During public testimony before the Alaska School Activities Association board on Monday, some Alaskans staunchly opposed a proposed rule that would prohibit transgender girls from participating in girls’ sports.
The testimony was in response to a proposed change in ASAA’s current bylaws, which allow transgender girls to play on a team that aligns with their gender identity, regardless of their sex at birth. The proposed new bylaws would amend that rule to create two divisions of sports teams: one that is made up of students of any gender and one that is strictly open to students who were assigned female at birth.
Dozens of Alaska residents were signed up to testify against the proposed rule, with many calling the rule anti-trans. The hearing was held at the Valdez Civic and Convention Center.
Phillip Moser, a testifier from Juneau, was one of the testifiers who showed support for transgender girls in sports. “Transgender kids, transgender people do not pose a risk to other kids in schools. They are at risk themselves, more now than ever,” he said.
Moser was joined by other testifiers like Selah Bauer who expressed her distaste for the proposed ruling.
“This is a legislation that has been put forth by people who are plainly put, transphobic,” Bauer said.
Some of the opposition comes from concern about the board overstepping its authority. There are currently no laws that prohibit transgender girls from participating in girls’ high school sports in the state. Although the proposed House Bill 27 could change that if passed. The lack of official law surrounding this issue prompted questions about the power of the athletics board.
Other testifiers spoke to their concerns about the direction of the state as a whole. Anchorage resident Jamie Chope said that inclusive sports teams helped him and his wife grow and learn. He said that having diverse sports teams made their lives better. And said that he hopes his child, and his child’s friends, will have the same opportunity to participate in inclusive sports.
But if the rule change did pass, Chope said that he and his wife might reevaluate staying in Alaska. “Our lives in Alaska would be diminished, and we would reconsider whether our young family would continue to make this state the place we live and work,” he said.
Laura Steele, a testifier from Juneau, shared similar concerns to Chope about the future of Alaska’s children in sports. She said that while her daughter was only 2 years old, Steele hoped that she could grow up to play sports that were inclusive to everyone.
“I’m not afraid of trans girls sharing a changing room with my daughter one day.

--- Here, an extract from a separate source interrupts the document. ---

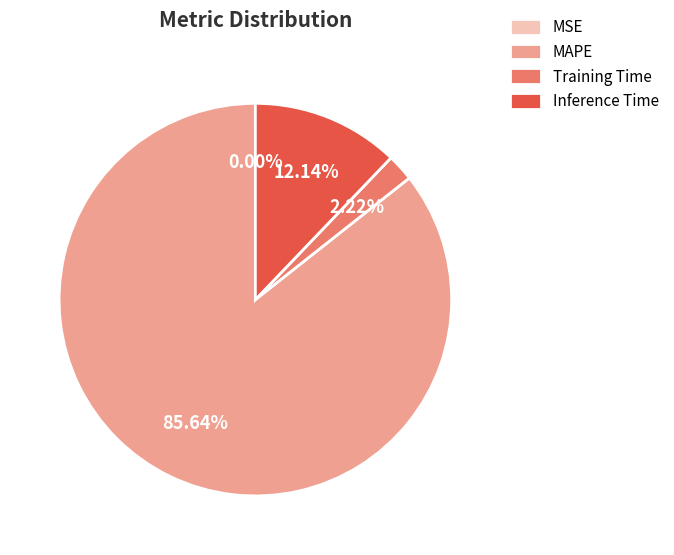

Does Training Time represent more than half of the total?

No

I’m not afraid of her being beaten by trans girls in sports,” Steele said. “What I am afraid of is the violence and bigotry that other people’s daughters are now facing by policies like this one that your body has proposed.”
While many testifiers seemed in stark opposition to the proposed rule change, some were in favor of it. Of those in favor was Sen. Shelley Hughes, R-Palmer.
In her written testimony, she said that the proposed rule change would protect girls, which she says is the demographic that has been left out of the conversation.
“You know like I do, that if the proposed bylaw change before you is not adopted, we will lose an even-playing field in sports for girls and females will face discrimination,” Hughes said in her written testimony.
Her testimony also addressed the issue of high suicide and depression rates for transgender individuals, something that some testifiers in opposition to the proposed change said would increase if trans students were prohibited from participating in girls’ sports. Hughes said that if the board did not pass this new rule, rates of suicide and depression would worsen among teenage girls.
Hughes has also pushed back against accusations that supporters of the rule change are transphobic.
She noted that the new rules would not take away equal access to sports. “Every. Single. Athlete would have ample opportunities to participate in school sports,” she said in her testimony.
However, not all testifiers seemed to share Hughes’ opinion. Hope Uele, calling from Anchorage, questioned the motivations of the board.
“ASAA’s mission statement is to provide and promote opportunities through activities for all Alaska students,” she said. “So unless the definition of ‘all’ has changed, the proposed proposal goes against that mission statement.”